Thursday 2 June 2016

Famous peppered moth's dark secret revealed

By Jonathan Webb Science reporter, BBC News
1 June 2016

Scientists have discovered the specific mutation that famously turned moths black during the Industrial Revolution.

In an iconic evolutionary case study, a black form of the peppered moth rapidly took over in industrial parts of the UK during the 1800s, as soot blackened the tree trunks and walls of its habitat.

Now, researchers from the University of Liverpool have pinpointed the genetic change that caused this adaptation.

They have also calculated the most likely date for the mutation - 1819.

Their study appears in the journal Nature, alongside a second paper, which describes how the same gene allows tropical butterflies to switch between different colour schemes.

Dr Ilik Saccheri has been working on the peppered moth since setting up his Liverpool laboratory 15 years ago, he told Science in Action on the BBC World Service.

"When I started working on it I was surprised, given how well known it is, that no-one had actually tried to... characterise the underlying genetics controlling the physical appearance of this moth," he said.
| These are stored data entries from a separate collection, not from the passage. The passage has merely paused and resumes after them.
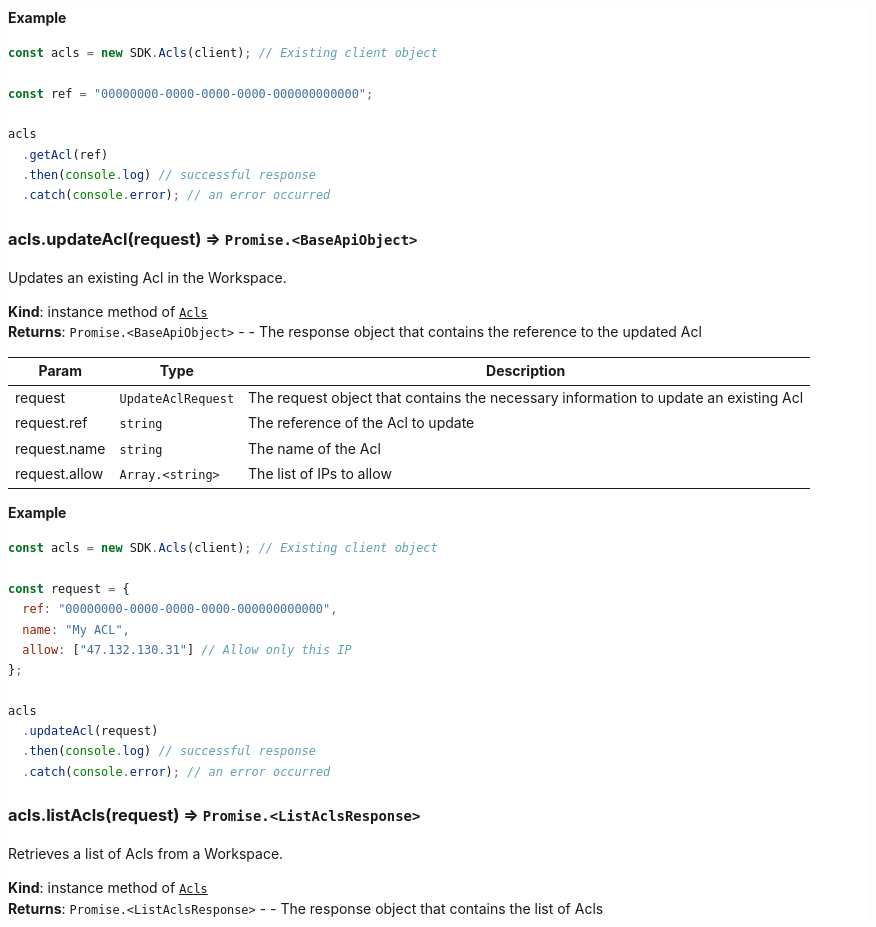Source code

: **Example**  
```js
const acls = new SDK.Acls(client); // Existing client object

const ref = "00000000-0000-0000-0000-000000000000";

acls
  .getAcl(ref)
  .then(console.log) // successful response
  .catch(console.error); // an error occurred
```
<a name="Acls+updateAcl"></a>

### acls.updateAcl(request) ⇒ <code>Promise.&lt;BaseApiObject&gt;</code>
Updates an existing Acl in the Workspace.

**Kind**: instance method of [<code>Acls</code>](#Acls)  
**Returns**: <code>Promise.&lt;BaseApiObject&gt;</code> - - The response object that contains the reference to the updated Acl  

| Param | Type | Description |
| --- | --- | --- |
| request | <code>UpdateAclRequest</code> | The request object that contains the necessary information to update an existing Acl |
| request.ref | <code>string</code> | The reference of the Acl to update |
| request.name | <code>string</code> | The name of the Acl |
| request.allow | <code>Array.&lt;string&gt;</code> | The list of IPs to allow |

**Example**  
```js
const acls = new SDK.Acls(client); // Existing client object

const request = {
  ref: "00000000-0000-0000-0000-000000000000",
  name: "My ACL",
  allow: ["47.132.130.31"] // Allow only this IP
};

acls
  .updateAcl(request)
  .then(console.log) // successful response
  .catch(console.error); // an error occurred
```
<a name="Acls+listAcls"></a>

### acls.listAcls(request) ⇒ <code>Promise.&lt;ListAclsResponse&gt;</code>
Retrieves a list of Acls from a Workspace.

**Kind**: instance method of [<code>Acls</code>](#Acls)  
**Returns**: <code>Promise.&lt;ListAclsResponse&gt;</code> - - The response object that contains the list of Acls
"It's a graphic example of rapid evolutionary change. In the days before we could track mutation and change in bacteria and viruses, there weren't many examples of visible change within a human lifetime."

And it was indeed an early discovery; black moths, strikingly different from the insect's usual mottled white, were first spotted in 1848 - 10 years before the concept of natural selection was formally outlined by Darwin and Wallace.